The life of a hound in Hollywood -- Why it's not much different for four-legged film stars in tinseltown

By Erica Kornberg
Updated April 08, 1994 at 04:00 AM EDT

Instead of having their own measly days, dogs have long enjoyed a hairy, wet- nosed cachet in Hollywood. Take four-legged film stars Lassie and Benji. And aren’t ”son of a bitch” and ”dog-eat-dog” mainstays of Tinseltown talk? But there’s always been something missing…. the tail-all, burn-your-doghouse memoir of a Hollywood hound-until now.

It should have been called: You’ll Never Eat Alpo in This Town Again.

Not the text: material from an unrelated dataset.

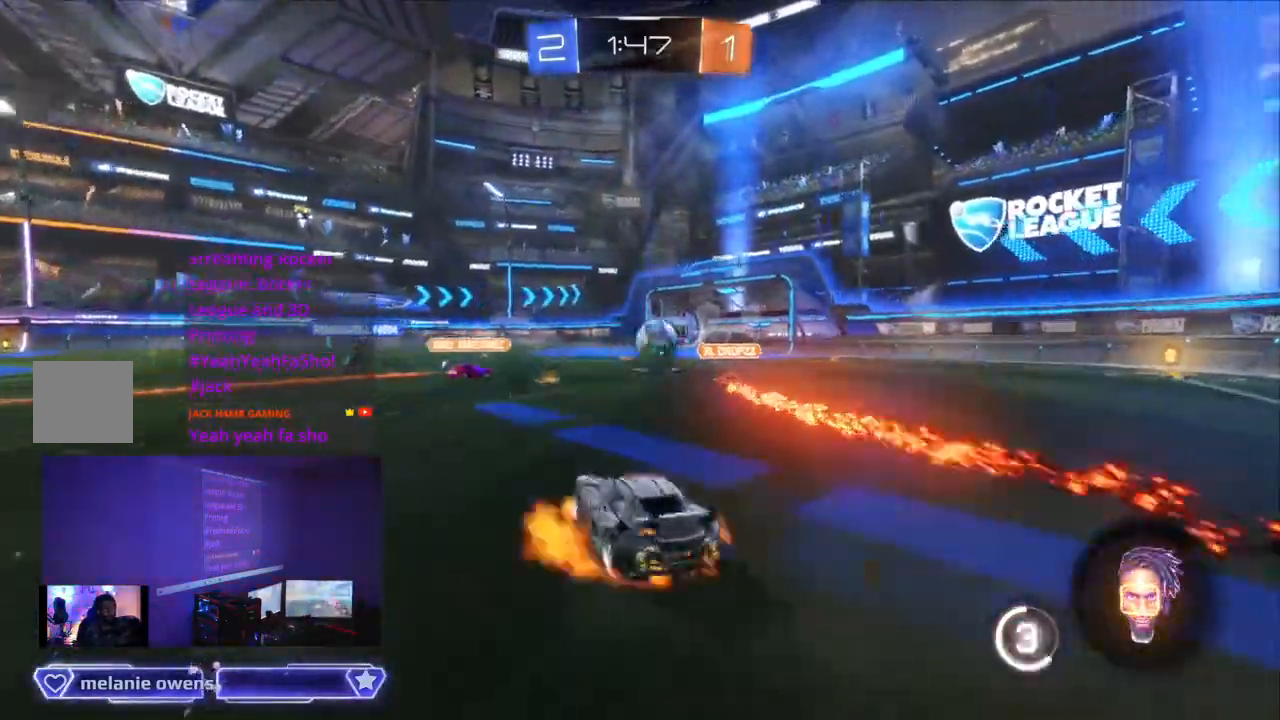
{"dt_ms": 1000, "buttons": ["R2"], "left_stick": "center", "right_stick": "center"}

Still, Adios, Hollywood: My Story, By Dick, Dog of Oaxaca, as told to Rose Leiman Goldemberg, is pound for pound a satisfying, dog’s-eye view of being furry and famous in La-La Land.

This shaggy-dog story begins with a classic Hollywood discovery. But Dick (ne Umberto) is noticed not at the counter at Schwab’s, but under a table at a Mexican cafe, waiting for falling food scraps. Soon a starlet named Wanda whisks him away to L.A., where he embarks on his canine career.

Thanks to dogged persistence, Dick lands roles in Twin Dicks, a separated-at- whelping Western, and Dog of God, a never-completed religious epic. He also acquires an entourage, and a voice coach to undo his Mexican accent.

But how easily a stray goes astray-especially if he’s top dog in Hollywood! After losing Wanda to a human mate, Dick loses his leash, uh, lease on life. He becomes difficult to work with, engages in random couplings with bitches, and nearly killing his understudy-all the while passing unpleasant ”fartitos” all over town. Moral of the story? Whether you’re human or not, showbiz really is a dog’s life.